Ontological Concerns Example 5, Naming, Marking, and Numbering Bannerstones
As early as 1848, in their Ancient Monuments of the Mississippi Valley, Squier and Davis published an illustration of five bannerstones which at that time were often called “hatchets.” They go on to comment, “It is clear, nevertheless, both from their form and material, that they were not designed for use. They may be regarded as having been intended simply for ornament or display.” Subsequent written accounts identified them as “winged,” “problematical,” or “ceremonial” forms.
Ephraim Squier and Edwin Davis Ancient Monuments of the Mississippi Valley, 1848, Fig. 114 pg. 218.
It was not until 1877, in his Stone Age in New Jersey, that C.C. Abbott first used the term bannerstone. [5] To Abbott, bannerstones were unique amongst ancient Native American lithics because of the vast array of stones used for their construction and because of their elaborately carved shapes.

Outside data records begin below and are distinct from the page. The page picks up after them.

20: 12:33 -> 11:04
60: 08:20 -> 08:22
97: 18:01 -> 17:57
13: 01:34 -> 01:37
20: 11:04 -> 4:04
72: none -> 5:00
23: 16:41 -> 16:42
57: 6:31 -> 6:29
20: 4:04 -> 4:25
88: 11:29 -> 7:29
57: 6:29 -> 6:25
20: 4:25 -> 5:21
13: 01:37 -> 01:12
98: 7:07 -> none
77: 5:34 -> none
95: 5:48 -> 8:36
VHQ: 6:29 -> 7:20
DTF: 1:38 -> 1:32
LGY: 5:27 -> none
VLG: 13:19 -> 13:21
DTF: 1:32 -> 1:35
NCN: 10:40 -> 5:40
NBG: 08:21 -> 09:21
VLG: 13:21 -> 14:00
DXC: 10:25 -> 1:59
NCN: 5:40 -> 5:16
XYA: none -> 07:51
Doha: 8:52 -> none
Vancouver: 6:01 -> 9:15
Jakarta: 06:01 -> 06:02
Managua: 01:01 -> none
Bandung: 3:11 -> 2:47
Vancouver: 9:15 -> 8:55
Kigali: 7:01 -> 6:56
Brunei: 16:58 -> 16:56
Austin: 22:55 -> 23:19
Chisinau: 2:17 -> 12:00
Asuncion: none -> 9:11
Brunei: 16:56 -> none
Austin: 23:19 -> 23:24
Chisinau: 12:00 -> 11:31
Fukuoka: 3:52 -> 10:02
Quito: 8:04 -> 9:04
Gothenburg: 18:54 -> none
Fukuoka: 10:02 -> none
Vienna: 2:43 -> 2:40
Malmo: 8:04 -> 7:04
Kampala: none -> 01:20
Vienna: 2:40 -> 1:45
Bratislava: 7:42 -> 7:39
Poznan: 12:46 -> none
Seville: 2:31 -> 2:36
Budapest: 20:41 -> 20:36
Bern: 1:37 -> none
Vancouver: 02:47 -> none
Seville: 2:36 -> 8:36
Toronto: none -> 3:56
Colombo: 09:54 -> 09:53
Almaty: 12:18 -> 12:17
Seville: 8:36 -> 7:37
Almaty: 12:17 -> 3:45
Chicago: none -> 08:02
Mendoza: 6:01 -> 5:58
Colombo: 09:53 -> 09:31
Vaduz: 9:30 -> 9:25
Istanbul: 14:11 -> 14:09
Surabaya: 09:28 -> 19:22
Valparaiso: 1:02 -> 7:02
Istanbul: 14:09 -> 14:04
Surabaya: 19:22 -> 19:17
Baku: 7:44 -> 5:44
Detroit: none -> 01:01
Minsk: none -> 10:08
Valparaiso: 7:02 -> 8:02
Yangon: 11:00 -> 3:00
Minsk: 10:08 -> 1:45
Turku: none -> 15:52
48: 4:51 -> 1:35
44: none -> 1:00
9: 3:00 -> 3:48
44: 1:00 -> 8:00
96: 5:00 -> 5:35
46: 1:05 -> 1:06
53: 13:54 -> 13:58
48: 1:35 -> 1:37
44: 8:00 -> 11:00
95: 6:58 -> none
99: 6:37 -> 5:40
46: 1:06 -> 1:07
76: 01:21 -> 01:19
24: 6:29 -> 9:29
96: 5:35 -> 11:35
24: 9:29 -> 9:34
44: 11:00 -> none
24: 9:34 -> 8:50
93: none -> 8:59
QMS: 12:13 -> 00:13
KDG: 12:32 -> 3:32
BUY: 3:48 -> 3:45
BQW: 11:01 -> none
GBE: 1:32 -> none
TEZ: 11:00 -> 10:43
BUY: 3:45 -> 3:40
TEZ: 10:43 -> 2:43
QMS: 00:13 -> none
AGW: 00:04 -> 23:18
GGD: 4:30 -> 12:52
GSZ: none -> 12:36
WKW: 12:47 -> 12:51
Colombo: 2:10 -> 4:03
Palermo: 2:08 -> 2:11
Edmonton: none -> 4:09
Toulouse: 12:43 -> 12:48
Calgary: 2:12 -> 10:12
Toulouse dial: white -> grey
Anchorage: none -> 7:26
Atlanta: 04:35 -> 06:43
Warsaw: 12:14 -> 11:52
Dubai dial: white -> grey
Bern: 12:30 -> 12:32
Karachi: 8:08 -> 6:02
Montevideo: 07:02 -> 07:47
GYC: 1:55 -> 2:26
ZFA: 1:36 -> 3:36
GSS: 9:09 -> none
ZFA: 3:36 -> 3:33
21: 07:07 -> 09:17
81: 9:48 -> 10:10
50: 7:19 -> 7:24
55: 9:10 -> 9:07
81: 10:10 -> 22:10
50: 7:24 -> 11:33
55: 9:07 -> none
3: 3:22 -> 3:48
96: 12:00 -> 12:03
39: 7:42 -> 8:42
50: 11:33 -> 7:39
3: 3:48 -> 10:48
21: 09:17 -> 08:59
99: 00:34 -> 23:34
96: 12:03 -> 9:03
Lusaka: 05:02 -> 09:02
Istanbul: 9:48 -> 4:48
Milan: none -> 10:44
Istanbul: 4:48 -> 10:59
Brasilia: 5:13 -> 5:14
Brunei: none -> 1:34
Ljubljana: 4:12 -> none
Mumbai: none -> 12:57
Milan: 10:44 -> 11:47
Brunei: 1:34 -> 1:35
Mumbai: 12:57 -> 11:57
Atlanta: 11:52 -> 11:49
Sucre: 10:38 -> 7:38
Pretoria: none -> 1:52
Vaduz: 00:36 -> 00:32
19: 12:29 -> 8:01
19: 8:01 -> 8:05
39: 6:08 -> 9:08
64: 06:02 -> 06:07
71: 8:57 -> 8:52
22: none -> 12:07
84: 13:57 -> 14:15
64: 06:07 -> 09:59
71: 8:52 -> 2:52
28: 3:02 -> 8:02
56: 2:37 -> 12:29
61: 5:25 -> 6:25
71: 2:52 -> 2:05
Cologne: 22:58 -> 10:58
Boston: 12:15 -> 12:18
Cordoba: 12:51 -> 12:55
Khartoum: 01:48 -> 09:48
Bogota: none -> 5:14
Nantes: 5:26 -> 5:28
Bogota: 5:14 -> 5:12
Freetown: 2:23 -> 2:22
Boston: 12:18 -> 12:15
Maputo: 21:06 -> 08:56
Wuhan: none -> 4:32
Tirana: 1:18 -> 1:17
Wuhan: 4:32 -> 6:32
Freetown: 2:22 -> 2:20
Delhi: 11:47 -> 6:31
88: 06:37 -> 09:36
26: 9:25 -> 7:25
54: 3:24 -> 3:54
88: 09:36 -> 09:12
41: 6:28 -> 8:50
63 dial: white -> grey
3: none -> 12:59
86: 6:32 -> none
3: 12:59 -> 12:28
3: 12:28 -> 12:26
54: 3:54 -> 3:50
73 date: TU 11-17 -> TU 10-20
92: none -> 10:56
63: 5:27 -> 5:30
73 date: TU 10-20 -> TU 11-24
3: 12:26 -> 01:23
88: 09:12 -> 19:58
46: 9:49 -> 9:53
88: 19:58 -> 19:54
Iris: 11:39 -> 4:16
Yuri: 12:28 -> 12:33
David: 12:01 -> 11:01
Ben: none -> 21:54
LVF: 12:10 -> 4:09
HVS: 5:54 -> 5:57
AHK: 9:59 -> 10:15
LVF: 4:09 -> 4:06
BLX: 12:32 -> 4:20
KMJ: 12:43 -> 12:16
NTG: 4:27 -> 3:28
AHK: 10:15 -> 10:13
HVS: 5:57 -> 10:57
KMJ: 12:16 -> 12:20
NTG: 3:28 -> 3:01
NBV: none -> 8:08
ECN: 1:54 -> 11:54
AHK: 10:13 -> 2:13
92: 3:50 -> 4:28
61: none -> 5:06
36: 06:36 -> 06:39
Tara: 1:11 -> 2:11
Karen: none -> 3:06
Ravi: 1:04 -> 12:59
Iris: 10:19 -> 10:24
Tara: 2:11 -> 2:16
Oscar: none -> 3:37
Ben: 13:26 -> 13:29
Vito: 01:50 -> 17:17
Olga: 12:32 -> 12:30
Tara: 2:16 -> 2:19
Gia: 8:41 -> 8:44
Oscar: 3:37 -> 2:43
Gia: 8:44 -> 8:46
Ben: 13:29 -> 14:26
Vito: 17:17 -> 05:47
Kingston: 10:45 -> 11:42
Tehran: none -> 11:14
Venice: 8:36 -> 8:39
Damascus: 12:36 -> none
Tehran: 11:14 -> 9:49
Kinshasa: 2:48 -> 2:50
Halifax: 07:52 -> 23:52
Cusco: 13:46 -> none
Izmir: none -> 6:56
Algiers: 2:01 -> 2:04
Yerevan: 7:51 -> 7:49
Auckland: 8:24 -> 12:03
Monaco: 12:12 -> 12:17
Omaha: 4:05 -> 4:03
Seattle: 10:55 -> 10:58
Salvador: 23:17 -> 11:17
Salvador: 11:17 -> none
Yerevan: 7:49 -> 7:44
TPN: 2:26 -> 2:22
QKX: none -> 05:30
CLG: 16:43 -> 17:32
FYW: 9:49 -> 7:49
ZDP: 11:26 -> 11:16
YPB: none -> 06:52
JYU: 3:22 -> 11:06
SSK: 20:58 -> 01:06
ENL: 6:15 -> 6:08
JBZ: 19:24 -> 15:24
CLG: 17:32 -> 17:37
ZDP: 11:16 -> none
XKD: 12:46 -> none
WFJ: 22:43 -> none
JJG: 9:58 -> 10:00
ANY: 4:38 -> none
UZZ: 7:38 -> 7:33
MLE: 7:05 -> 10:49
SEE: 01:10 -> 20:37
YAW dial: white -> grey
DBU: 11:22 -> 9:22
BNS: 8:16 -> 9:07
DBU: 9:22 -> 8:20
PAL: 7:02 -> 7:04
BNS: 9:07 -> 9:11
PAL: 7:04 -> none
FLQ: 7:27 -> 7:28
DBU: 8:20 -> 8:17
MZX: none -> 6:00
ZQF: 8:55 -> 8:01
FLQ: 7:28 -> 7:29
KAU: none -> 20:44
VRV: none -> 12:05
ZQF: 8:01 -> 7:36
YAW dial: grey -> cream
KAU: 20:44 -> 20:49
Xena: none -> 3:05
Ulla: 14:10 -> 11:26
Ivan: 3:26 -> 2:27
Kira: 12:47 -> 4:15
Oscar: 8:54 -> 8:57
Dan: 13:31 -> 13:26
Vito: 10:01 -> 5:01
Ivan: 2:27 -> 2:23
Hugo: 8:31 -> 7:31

They were also unique because each was carefully perforated with a hole down the center, indicating that they were meant to be placed on a staff and presumably, according to Abbott, held aloft as a banner, thus the name bannerstone. Over a hundred years after bannerstones were first identified, collected, and written about as a distinct category of Indigenous carving, there are many unanswered questions about why they were made and especially why they were only made in Eastern North America between 6,000 BCE and 1,000 BCE.
[5] C. C. Abbot, Stone Age in New Jersey (Washington, DC, 1877), 332.